If I look back over just about every aspect of my life, my career, and most importantly as I look ahead, the ONE THING that is most energizing, frustrating, and constant is the dynamic of change. As I search for some understanding that distills the essence of change, I’ve come to believe that there are three aspects that allow me to gauge if change is possible, within what timeframe, and with what catalyst will the change be enacted.
Let’s start with a simple example. We know that water changes to steam at 100 degrees Celsius, the molecules change and convert from one configuration of H20 to another. At another temperature, 0 degrees Celsius, H20 converts to a solid, ice. Temperature is a proven catalyst required for water to change. Switching now to a business application, do you know the catalyst for you or your organization to change? We all have an uncanny ability to wait for severe, even acute pain before we change. Knowing how bad it has to hurt to change can take years to fully understand.
The second aspect of change can be viewed through the lens of a from > to. The first law of thermodynamics states that energy is neither created or destroyed, it simply changes form or is transformed “from this to that.” This is also known as the conservation of energy theory. This perspective matters in organizations and in our own lives because unless the current and future state of the thing changing is clearly understood in its current and future state, and the energy transfer is embraced, the resistance to change will delay the change, if not kill it all together. Just think about the change underway from internal combustion engines to EV’s; working from home vs an office; changing from one job to another, or transforming an in-person event into a completely new experience including digital, mobile, virtual and in-person. It requires more energy transfer from sources of energy that may need to be included that are new to your organization.
And finally, now that we accept a catalyst is required for change, and the current and future state of the entity to be changed is understood, the final requirement for change is addressing the fear of change that is often the primary barrier that overtakes the logic and rational aspects of the change process. There is a name for this fear of change, metathesiophobia and, in my experience, this is the factor that requires the most effort to unpack and resolve.
There’s a great quote from Gordon Livingston that I’ve found to be true: “Only bad things happen quickly.” Car accidents, earthquakes, or hurtful words in an argument. Good things and in particular, good changes take time. Relationships, healing, understanding, rebuilding, and just about every other good thing in our life and our work.

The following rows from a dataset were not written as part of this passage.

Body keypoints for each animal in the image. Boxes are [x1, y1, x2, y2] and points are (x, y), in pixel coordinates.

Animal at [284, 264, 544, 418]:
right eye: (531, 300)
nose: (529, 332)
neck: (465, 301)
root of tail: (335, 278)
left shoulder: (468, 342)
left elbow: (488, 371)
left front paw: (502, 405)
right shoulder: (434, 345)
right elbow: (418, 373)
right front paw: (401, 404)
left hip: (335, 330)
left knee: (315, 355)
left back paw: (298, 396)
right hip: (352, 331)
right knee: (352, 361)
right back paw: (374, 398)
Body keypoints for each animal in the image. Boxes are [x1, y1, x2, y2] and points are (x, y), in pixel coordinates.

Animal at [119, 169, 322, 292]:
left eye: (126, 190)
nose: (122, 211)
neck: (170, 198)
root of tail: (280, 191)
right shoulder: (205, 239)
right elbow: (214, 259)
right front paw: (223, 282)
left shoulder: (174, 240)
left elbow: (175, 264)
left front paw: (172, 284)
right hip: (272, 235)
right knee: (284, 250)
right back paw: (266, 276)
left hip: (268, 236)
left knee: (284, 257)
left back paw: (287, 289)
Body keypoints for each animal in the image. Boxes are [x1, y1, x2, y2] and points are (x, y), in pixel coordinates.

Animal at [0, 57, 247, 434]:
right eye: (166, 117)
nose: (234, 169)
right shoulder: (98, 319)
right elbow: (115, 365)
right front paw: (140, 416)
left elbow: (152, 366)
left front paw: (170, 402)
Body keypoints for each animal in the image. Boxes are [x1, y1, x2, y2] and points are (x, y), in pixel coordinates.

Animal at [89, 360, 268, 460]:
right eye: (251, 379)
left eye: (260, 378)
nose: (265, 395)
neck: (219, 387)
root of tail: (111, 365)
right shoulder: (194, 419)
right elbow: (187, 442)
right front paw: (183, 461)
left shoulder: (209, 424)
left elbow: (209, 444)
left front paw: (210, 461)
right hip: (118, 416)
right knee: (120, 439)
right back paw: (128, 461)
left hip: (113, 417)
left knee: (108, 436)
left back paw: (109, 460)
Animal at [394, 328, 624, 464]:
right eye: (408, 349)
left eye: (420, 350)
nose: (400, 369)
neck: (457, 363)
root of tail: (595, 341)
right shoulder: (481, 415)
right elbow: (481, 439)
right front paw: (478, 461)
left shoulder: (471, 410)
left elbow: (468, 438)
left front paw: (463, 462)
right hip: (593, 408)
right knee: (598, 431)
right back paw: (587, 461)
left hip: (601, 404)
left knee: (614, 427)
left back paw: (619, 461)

I’ve spent my life and career in some form of change, just as you have. Influencing, adopting, resisting, and benefiting from change. Looking back, I see how the change thrust upon me from the outside was almost always the result of something I did or didn’t do. What’s made the difference is when I recognized the catalyst soon enough and acted upon it rather than wait for it to act upon me. The energy transfer is smoother, less expensive, and more successful when converting from one state to another when I was an active part of the change.
Change is inevitable, a positive outcome is not. When we are part of the change process the odds go up for success, lasting impact, and all parties feeling better about the future.